Keeping journals of any kind helps to improve mental health problems. However, if you want to tackle a particular problem, it helps to keep the right type of journal. Keeping a specific type of journal may be best suited to your problem.
Boosts your mood
If you genuinely want to boost your mood, keeping a gratitude journal is just the thing. All you need to do is write down once a day, preferably before bedtime, what you are grateful for today. It may not seem like much, but it is potent to go to sleep and think positively about your life.
Increases your sense of well-being
Writing down your thoughts will begin to see problems from a new perspective just by opening your mind to think about them. This writing will make you feel better able to cope with whatever is happening.
Reduces the symptoms of depression
Understand that depression is different from sadness and that you probably need a counselor. If you write everything down, it can make you feel less horrible so that you can feel better. You can also look back on days when you thought life was “over” and see better days afterward.
Reduces anxiety
The problem with anxiety is that it is meant to help us escape from immediate danger. It triggers the “fight or flight” response. If you write in your journal every time you feel this fear, how you feel, and why, you will begin to control it better.

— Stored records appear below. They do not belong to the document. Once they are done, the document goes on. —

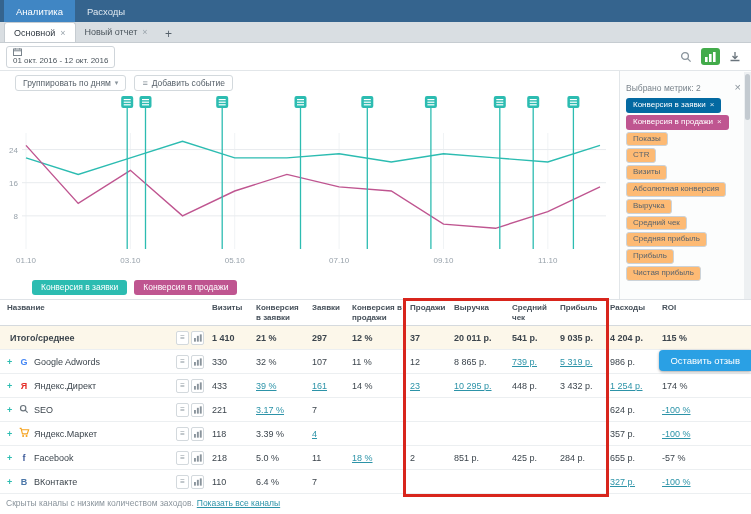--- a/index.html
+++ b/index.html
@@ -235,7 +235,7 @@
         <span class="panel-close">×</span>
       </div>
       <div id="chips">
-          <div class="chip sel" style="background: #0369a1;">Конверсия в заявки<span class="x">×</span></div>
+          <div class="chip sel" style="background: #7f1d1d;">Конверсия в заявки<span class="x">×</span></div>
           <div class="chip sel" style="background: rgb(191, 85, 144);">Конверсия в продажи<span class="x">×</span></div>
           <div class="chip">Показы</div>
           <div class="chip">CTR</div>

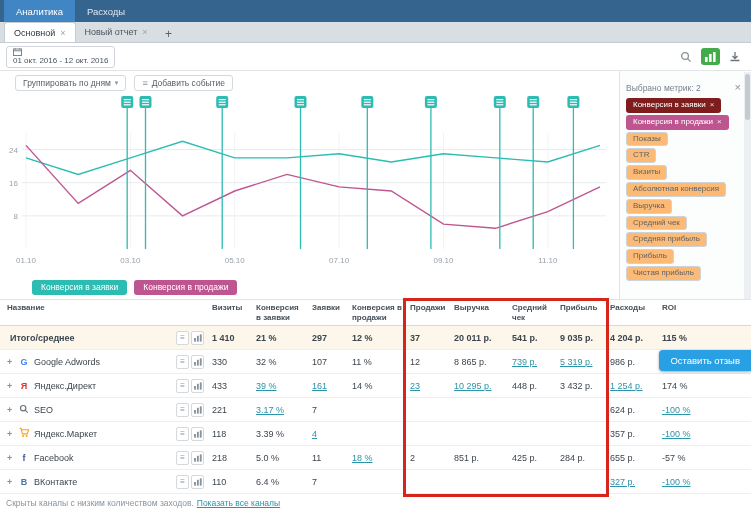--- a/index.html
+++ b/index.html
@@ -494,7 +494,7 @@
           </span>
         </div>
         <div class="td">
-          <span>218</span>
+          <span>267</span>
         </div>
         <div class="td">
           <span>5.0 %</span>

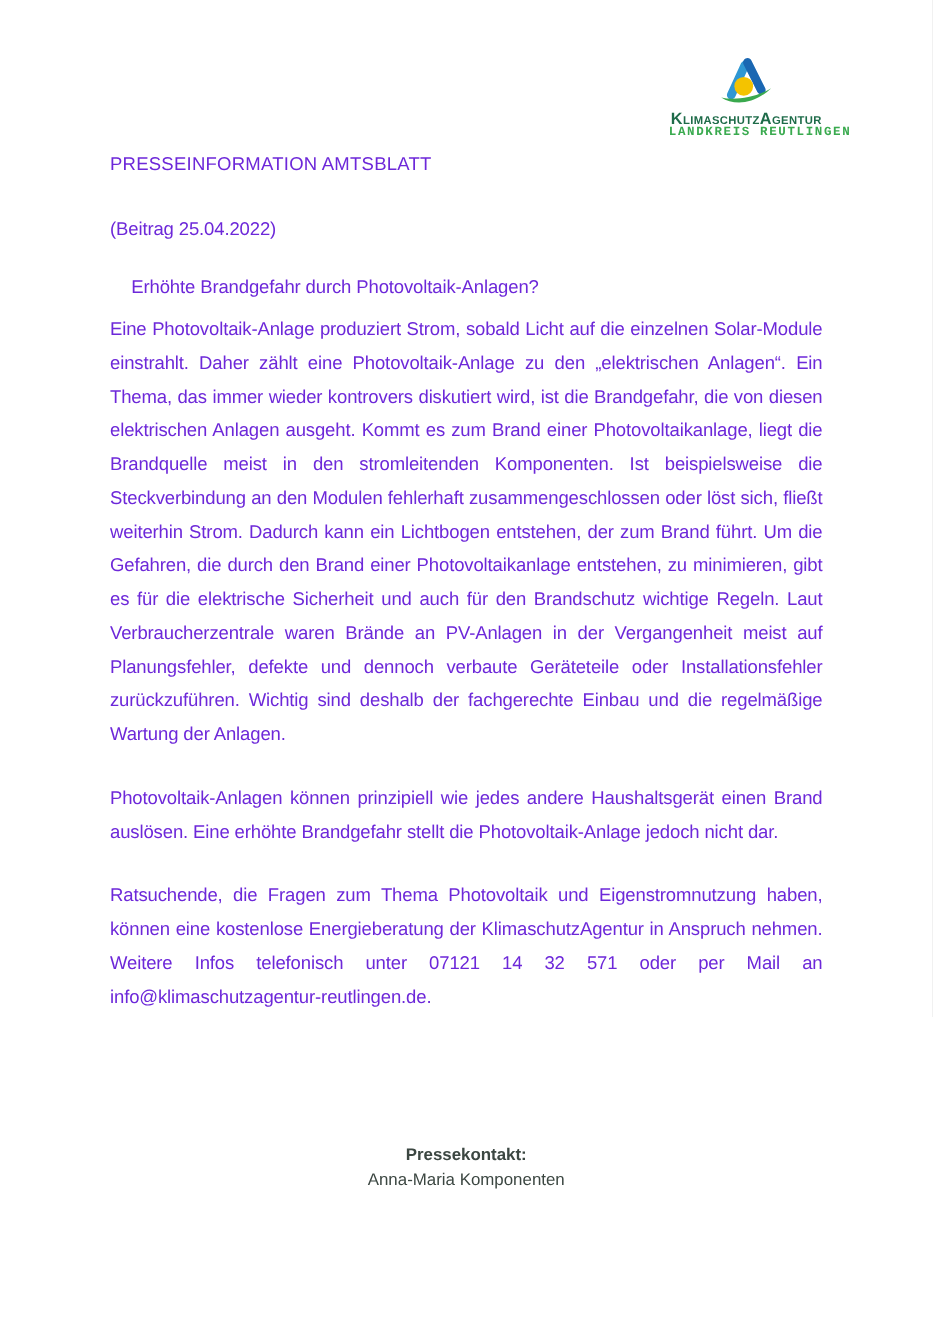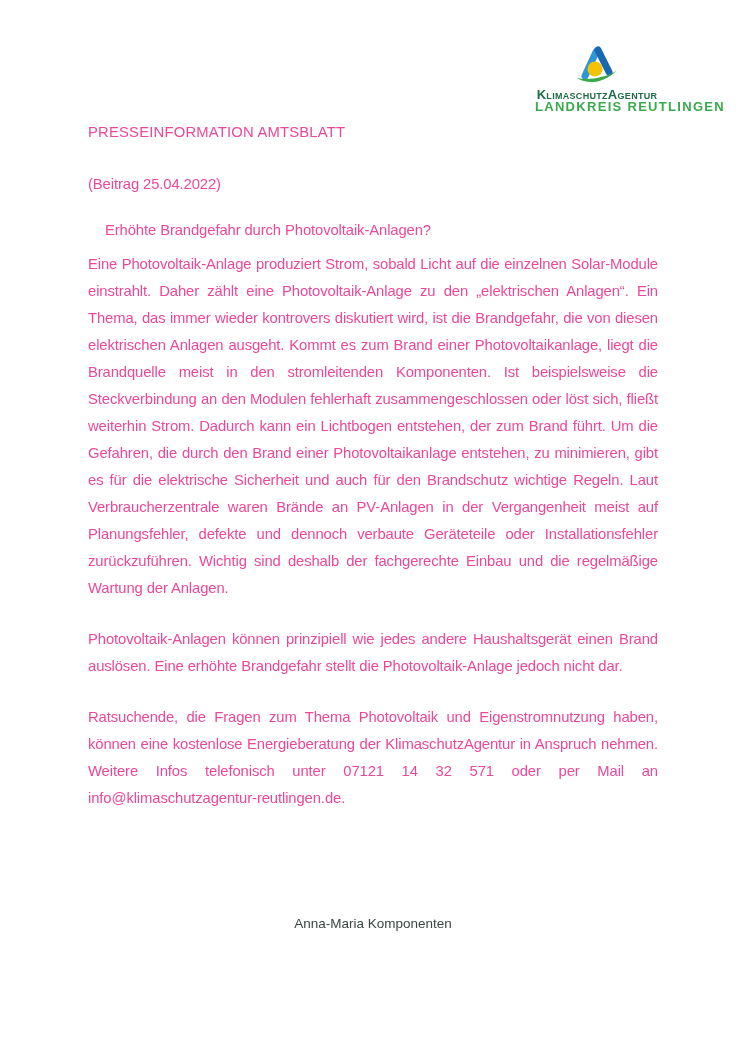--- a/index.html
+++ b/index.html
@@ -35,11 +35,12 @@
   }
   .logo-line2 {
     font-weight: bold;
-    font-size: 13px;
+    font-size: 10px;
     letter-spacing: 1.3px;
     color: #3aaa4f;
     line-height: 11px;
     white-space: nowrap;
+    font-family: Liberation Mono, monospace;
   }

Reduces avoidance behavior
Many people with mental health problems practice avoidance behavior, such as not going to places that scare them or not doing the things they need to do because of their feelings. If you write it down, it will help you to express your feelings but do the thing anyway.
You will sleep better
Pouring your heart into a journal is an excellent way to get things off your chest. However, if you want to sleep, go to the gratitude journal and write down what you are grateful for today and go to sleep with that in mind.
Makes you a kinder person
As you explore your emotional state and accept your feelings as you work through what makes you who you are, thanks to your journal, you will naturally be more sensitive to others. Letting go of the judgment for yourself also improves your thoughts for others.
Improves your memory
This is almost a situation where you want to say “duh,” but it needs to be said. Writing things down helps you remember them because you can go back and read them, but also because the act of writing them down allows you to retrieve them.
One thing that can help you make your journaling work is to learn how to keep one effectively. Make some rules for keeping journals, do it every day to get into a habit, and keep it to yourself unless you decide to show it to your therapist or you decide to use it to help others. This is for you and mostly just for yourself.